Emanuel’s policies stifle freedoms
Near the beginning of the 20th century, the labor group Industrial Workers of the World (IWW), known as the “Wobblies,” was smeared and vilified in the press by the movers and shakers of the day. The IWW was demanding the eight-hour day and the end of wage slavery. Wobblies had led major strikes in Massachusetts and New Jersey by organizing low-paid immigrants and young women in the mills. The employer class was outraged and frightened.
When the Wobblies tried to organize itinerant workers in the West into the One Big Union by holding street-corner rallies, they were met by the enforcement of hastily passed, restrictive city ordinances against public speaking. The IWW response to this repression was to call for all hobos to ride the rails and flock westward to fill the jails of Spokane, Fresno and San Diego. The Wobblies won a historic victory for free-speech in the United States that still rings down the decades as part of what’s best in the American tradition.

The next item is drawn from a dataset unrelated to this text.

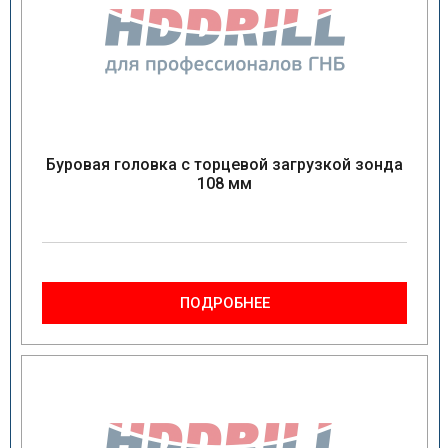
Буровая головка с торцевой загрузкой зонда
108 мм
ПОДРОБНЕЕ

Today, Chicago’s Mayor Rahm Emanuel stands with those eminently respectable, forgotten and disgraced movers and shakers of an earlier day. He calls for ordinances to stifle dissent against the NATO and G8 meetings next May. He wants draconian measures to make arrests too costly for demonstrators and wants to restrict park admittance in order to harass and discourage ordinary citizens from demonstrating. Let us remind Mayor Emmanuel now and next May that he, like his predecessors in Spokane and Fresno, is on the wrong side of history. When we do, we will be participating in a long, proud, and spirited tradition of which the mayor of Chicago knows little and for which he shows even less respect.